Photo par parousie sur media.photobucket.com
Les réactions avaient été violentes. Le site têtu.com en présente quelques unes:
Des groupes polémiques tels que «Je porte plainte contre le pape, me soutenez vous?» ou encore «Vivement que le pape soit une femme vraie ou fausse» sont apparus.
Désormais, tous les dimanches est organisé un lâcher de préservatifs devant le parvis de l'Église Saint-Eustache à Paris, pour une opération nommée «une capote pour le pape». L'action consiste à gonfler un maximum de préservatifs et à les lâcher dans le ciel. D'autres ont eu l’idée de remplir les urnes des églises avec des prophylactiques. Le projet le plus fou est celui qui consiste à envoyer un maximum de capotes par courrier, de façon à obstruer le petit bureau de poste du Vatican. »
Au Cameroun, Jean Marcel Bouguereau du Mouvement camerounais pour le plaidoyer à l’accès aux traitements avait eu ces commentaires :
Ce n’est plus Benoit XVI, c’est Gaston Lagaffe. Un Gaston Lagaffe réactionnaire. On se souvient de celle gaffe, énorme, proférée à la veille de son voyage en Turquie (Il avait cité un empereur byzantin disant que les enseignements de Mahomet étaient “mauvais et inhumains”), il y eut plus récemment la réintégration de l’évêque intégriste – et négationniste – Williamson, l’homme qui croyait à l’immaculée conception mais demandait des preuves pour les chambres à gaz ! Il y eut plus récemment encore l’inhumaine ‘excommunication d’une petite fille brésilienne de 9 ans qui avait été violée par son beau-père, ainsi que des médecins qui lui ont sauvé la vie en la faisant avorter, comme si pour l’Eglise le corps de la femme, et là d’une enfant, n’était que le réceptacle passif des spermatozoïdes masculins.
Vidberg avait exprimé ainsi son point de vue :
Dans un article publié par le site Senego.com le 21 novembre 2010, on peut lire :
Condamnée par beaucoup, jugée définitivement obsolète par nombre de fidèles la position du Vatican n’avait pour elle que sa profonde cohérence interne. En prônant la chasteté absolue avant le mariage et l’absolue fidélité réciproque ensuite, en décrétant que la vie humaine commençait avec la fécondation d’un ovocyte par un spermatozoïde, en condamnant toute forme de contraception mécanique ou hormonale de même que l’ensemble des techniques d’assistance médicale à la procréation, le Vatican avait délibérément choisi de ne pas accompagner l’évolution des sciences, de la médecine et des mœurs.

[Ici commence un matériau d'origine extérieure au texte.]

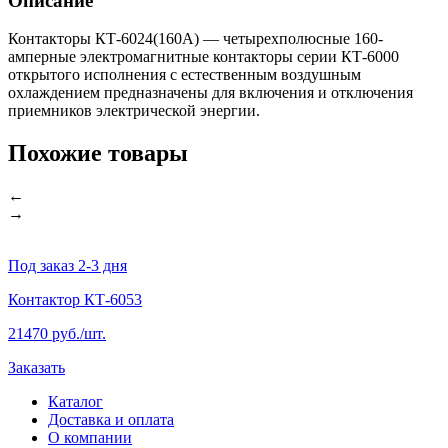
Описание
Контакторы КТ-6024(160А) — четырехполюсные 160-
амперные электромагнитные контакторы серии КТ-6000
открытого исполнения с естественным воздушным
охлаждением предназначены для включения и отключения
приемников электрической энергии.
Похожие товары
←
→
Под заказ 2-3 дня
П
Контактор КТ-6053
К
21470 руб./шт.
1
Заказать
З
Каталог
Доставка и оплата
О компании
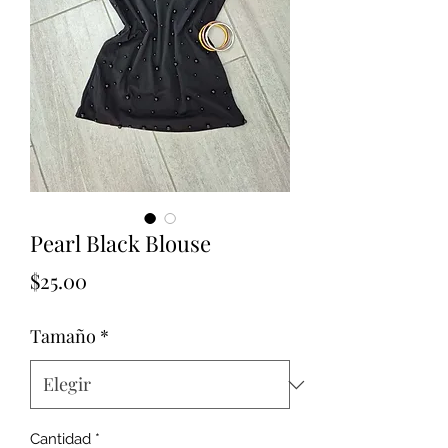
Pearl Black Blouse
Precio
$25.00
Tamaño
*
Cantidad
*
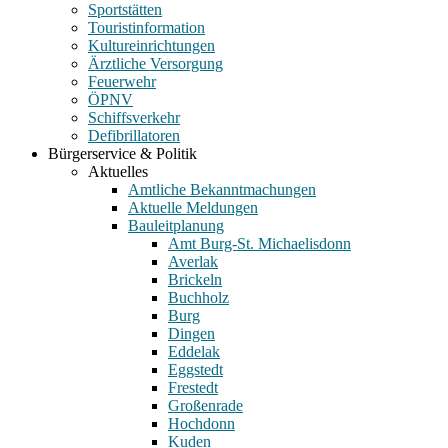
Sportstätten
Touristinformation
Kultureinrichtungen
Ärztliche Versorgung
Feuerwehr
ÖPNV
Schiffsverkehr
Defibrillatoren
Bürgerservice & Politik
Aktuelles
Amtliche Bekanntmachungen
Aktuelle Meldungen
Bauleitplanung
Amt Burg-St. Michaelisdonn
Averlak
Brickeln
Buchholz
Burg
Dingen
Eddelak
Eggstedt
Frestedt
Großenrade
Hochdonn
Kuden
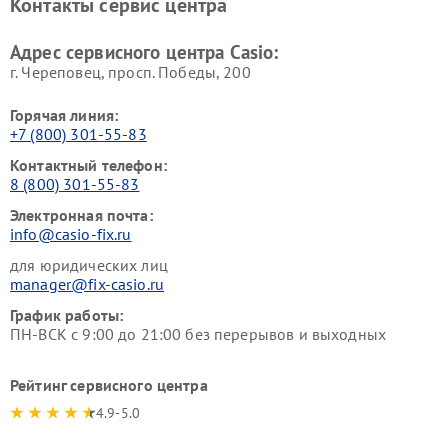
Контакты сервис центра
Адрес сервисного центра Casio:
г. Череповец, просп. Победы, 200
Горячая линия:
+7 (800) 301-55-83
Контактный телефон:
8 (800) 301-55-83
Электронная почта:
info@casio-fix.ru
для юридических лиц
manager@fix-casio.ru
График работы:
ПН-ВСК с 9:00 до 21:00 без перерывов и выходных
Рейтинг сервисного центра
4.9-5.0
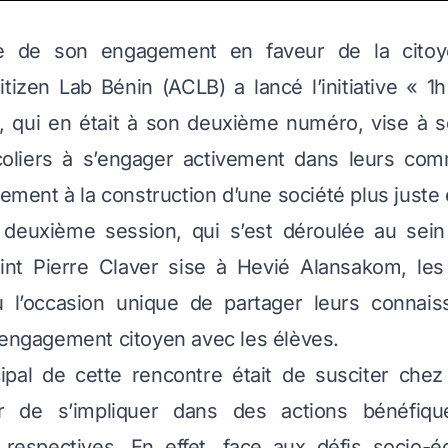
e de son engagement en faveur de la citoye
Citizen Lab Bénin (ACLB) a lancé l’initiative « 
ve, qui en était à son deuxième numéro, vise à se
écoliers à s’engager activement dans leurs co
vement à la construction d’une société plus juste 
 deuxième session, qui s’est déroulée au se
int Pierre Claver sise à Hevié Alansakom, les
 l’occasion unique de partager leurs connais
’engagement citoyen avec les élèves.
ncipal de cette rencontre était de susciter che
ir de s’impliquer dans des actions bénéfiq
espectives. En effet, face aux défis socio-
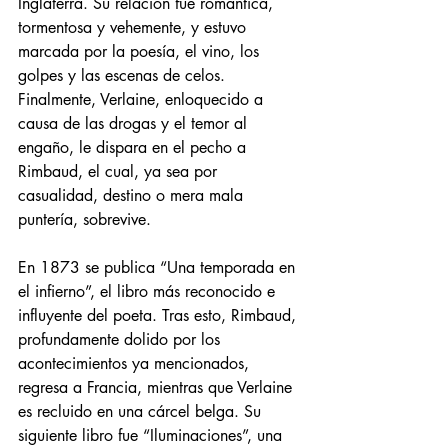
Inglaterra. Su relación fue romántica, 
tormentosa y vehemente, y estuvo 
marcada por la poesía, el vino, los 
golpes y las escenas de celos. 
Finalmente, Verlaine, enloquecido a 
causa de las drogas y el temor al 
engaño, le dispara en el pecho a 
Rimbaud, el cual, ya sea por 
casualidad, destino o mera mala 
puntería, sobrevive.
En 1873 se publica “Una temporada en 
el infierno”, el libro más reconocido e 
influyente del poeta. Tras esto, Rimbaud, 
profundamente dolido por los 
acontecimientos ya mencionados, 
regresa a Francia, mientras que Verlaine 
es recluido en una cárcel belga. Su 
siguiente libro fue “Iluminaciones”, una 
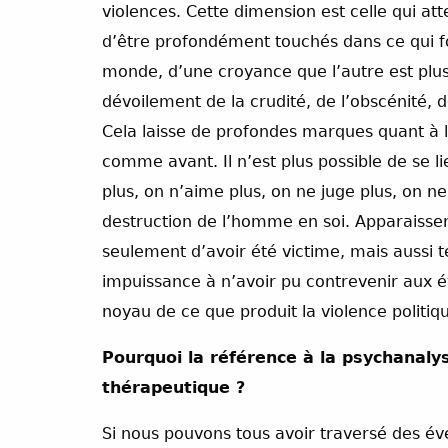
violences. Cette dimension est celle qui atte
d’être profondément touchés dans ce qui fon
monde, d’une croyance que l’autre est plus 
dévoilement de la crudité, de l’obscénité, 
Cela laisse de profondes marques quant à la
comme avant. Il n’est plus possible de se 
plus, on n’aime plus, on ne juge plus, on ne
destruction de l’homme en soi. Apparaissent
seulement d’avoir été victime, mais aussi té
impuissance à n’avoir pu contrevenir aux 
noyau de ce que produit la violence politi
Pourquoi la référence à la psychanaly
thérapeutique ?
Si nous pouvons tous avoir traversé des é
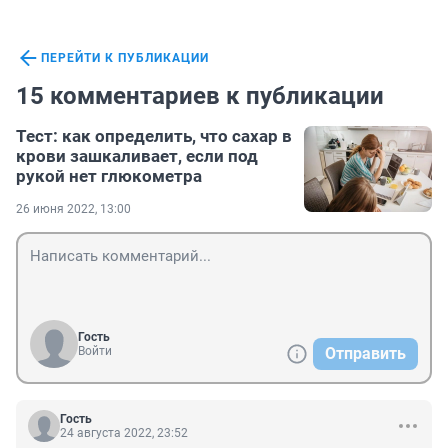
ПЕРЕЙТИ К ПУБЛИКАЦИИ
15 комментариев к публикации
Тест: как определить, что сахар в
крови зашкаливает, если под
рукой нет глюкометра
26 июня 2022, 13:00
Гость
Войти
Отправить
Гость
24 августа 2022, 23:52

Les spécialistes des MST fidèles à la doctrine de l’église n’ont pas eu le temps de célébrer l’événement que des précisions étaient déjà faites. En effet, une autre dépeche de l’AFP publiée par le site haïtien headlines précise que :
Dimanche après-midi, le Saint-Siège a toutefois tenu, de manière tout à fait inhabituelle, à publier un communiqué pour souligner “le caractère exceptionnel” de l'éventuelle utilisation du préservatif, soulignant, face aux attentes de responsables et militants de la lutte contre le sida, que “le raisonnement du pape ne peut pas être considéré comme un tournant révolutionnaire”.
Y‘aura-t-il d’autres remises en cause, précisions ou des obstacles pour chercher à stopper cette évolution ?
En tout cas pour le moment, les spécialistes qui veulent concilier leur foi religieuse avec leur exigeances professionnelles auront désormais un outil supplémentaire qui se révèlera utile car le préservatif est un moyen de prévention contre le SIDA difficilement remplaçable.